Less than a week after the U.S. Supreme Court announced it would take up the same-sex marriage issue, Justice Antonin Scalia was asked to defend his legal writings on homosexuality after his speech at Princeton University yesterday.
Several hundred people packed Richardson Auditorium to hear the Trenton native deliver the school’s annual Herbert W. Vaughan Lecture on America’s Founding Principles. Scalia spoke about his new book, “Reading Law: The Interpretation of Legal Texts.”
During the question and answer session, Princeton University student Duncan Hosie drew applause from the audience when he challenged Scalia for comparing laws banning sodomy with laws barring bestiality and murder. Scalia was unapologetic about his position or tactics.
“I don’t think it’s necessary, but I think it’s effective,” Scalia said. “It’s a form of argument that I thought you would have known, which is called ‘reduction to the absurd’.”
“If we cannot have moral feelings against homosexuality, can we have it against murder? Can we have it against other things?” Scalia said, adding dryly, “I’m surprised you aren’t persuaded.”
In his 45-minute talk, Scalia defended his judicial philosophy. He believes seeking the original meaning of the text is the best way to interpret the Constitution. Scalia, who spoke in a casual tone and cracked several jokes during his speech, criticized those who view the U.S. Constitution as a living document that changes with the times.
“I have classes of kids who come to the court, and they recite very proudly what they’ve been taught, that the Constitution is a living document,” he said. “It isn’t a living document. It’s, dead, dead, dead… I don’t say that them. I call it the enduring Constitution. That’s what I tell them.”
Scalia said interpreting laws requires adherence to the words used and to their meanings at the time they were written.
“When we read Shakespeare, we use a glossary because we want to know what it meant when it was written.
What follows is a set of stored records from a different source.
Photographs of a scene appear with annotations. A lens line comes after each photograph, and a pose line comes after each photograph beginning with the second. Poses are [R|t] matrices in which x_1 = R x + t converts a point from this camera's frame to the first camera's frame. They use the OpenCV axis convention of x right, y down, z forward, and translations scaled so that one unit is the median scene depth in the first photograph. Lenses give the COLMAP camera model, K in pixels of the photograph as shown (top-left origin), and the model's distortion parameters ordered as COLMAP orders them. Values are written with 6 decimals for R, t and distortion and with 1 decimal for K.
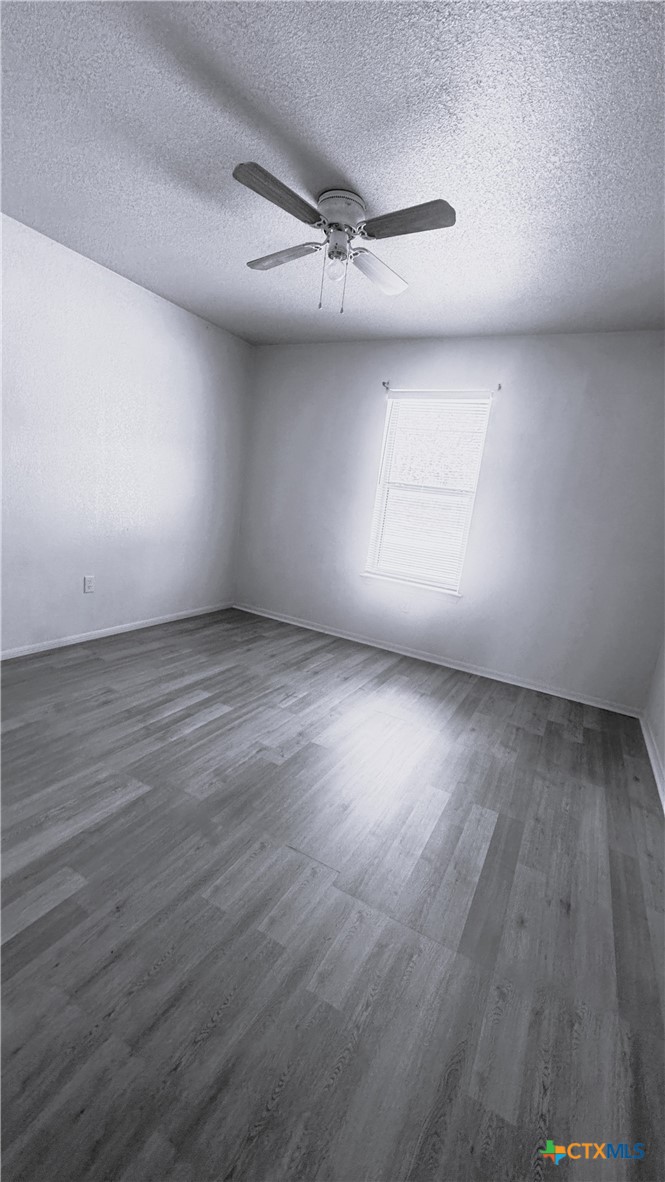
lens RADIAL K [[471.4, 0, 335.3], [0, 471.4, 595.3], [0, 0, 1]] dist [-0.002286, -0.000212]
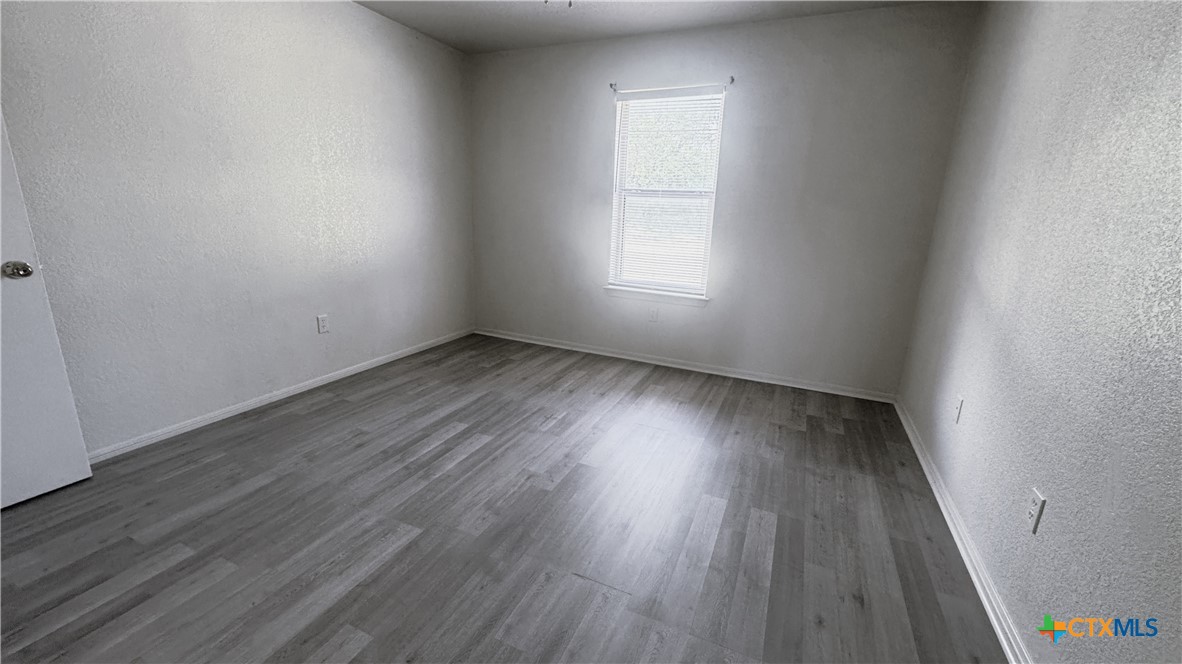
lens RADIAL K [[471.4, 0, 591.0], [0, 471.4, 332.0], [0, 0, 1]] dist [-0.002286, -0.000212]
pose [[0.994392, -0.096265, 0.043781, -0.040642], [0.094001, 0.994259, 0.051115, -0.006042], [-0.048450, -0.046713, 0.997733, 0.035892]]
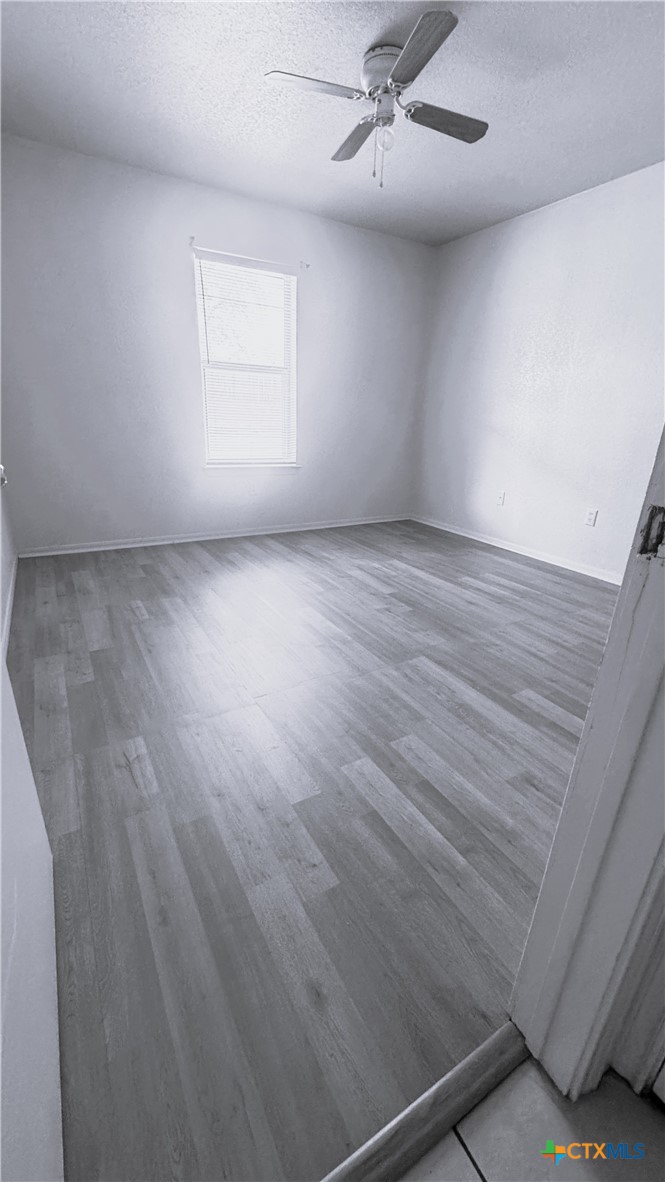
lens RADIAL K [[471.4, 0, 335.3], [0, 471.4, 595.3], [0, 0, 1]] dist [-0.002286, -0.000212]
pose [[0.518480, -0.400884, 0.755295, -0.999768], [0.206030, 0.915838, 0.344663, -0.129830], [-0.829898, -0.023088, 0.557437, 0.407998]]
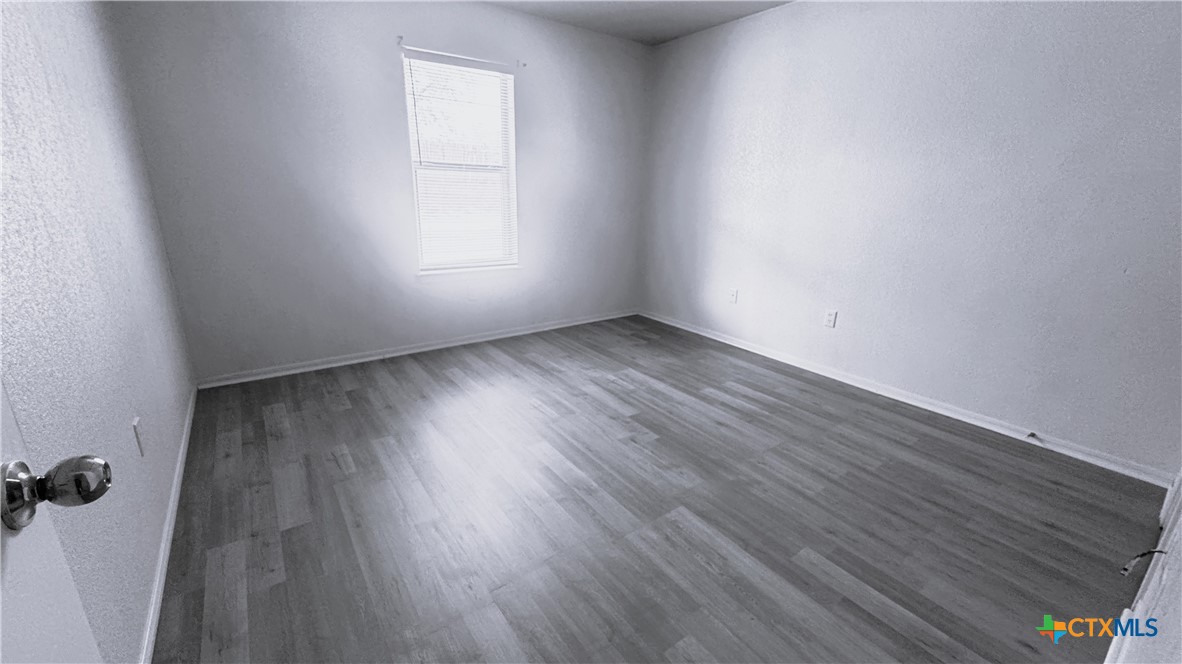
lens RADIAL K [[475.3, 0, 591.0], [0, 475.3, 332.0], [0, 0, 1]] dist [-0.000996, 0.000027]
pose [[0.438242, -0.361816, 0.822820, -0.896295], [0.217751, 0.930875, 0.293355, -0.212559], [-0.872083, 0.050609, 0.486734, 0.496870]]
We don’t give those words their current meaning.,” he said. “So also with a statute. Our statutes don’t change meaning from age to age to comport with whatever the zeitgeist thinks is appropriate.”
He contrasted his philosophy of originalism with the notion of a “living Constitution” that changes over time as society becomes more mature. He said that people who see the Constitution as changing often argue they are taking the more flexible approach. But their approach is restrictive, he said, and their true goal is to set policy permanently.
“If there’s anything you absolutely hate, why, it must be unconstitutional,” he said. “If there’s anything you absolutely have to have, it must be required by the Constitution. That’s where we are. It is utterly mindless.”
Scalia said it should be left up to states to approve legislation on issues like abortion, homosexuality and the death penalty.
“My Constitution is a very flexible one,” he said. “There’s nothing in there about abortion. It’s up to the citizens. The same with the death penalty,” he said. “Why would you think these nine unelected lawyers living in a marble palace have their thumb on the pulse of the American people so that they know what the evolving standards of decency are? I don’t know what they are. I’m afraid to ask.”
For originalists, Scalia said, the notion that the constitution changed from age to age was ridiculous.
He noted that looking at the text and determining the original intent of the law can lead to some outcomes that liberals support, and other outcomes that conservatives support. “It goes both ways,” he said.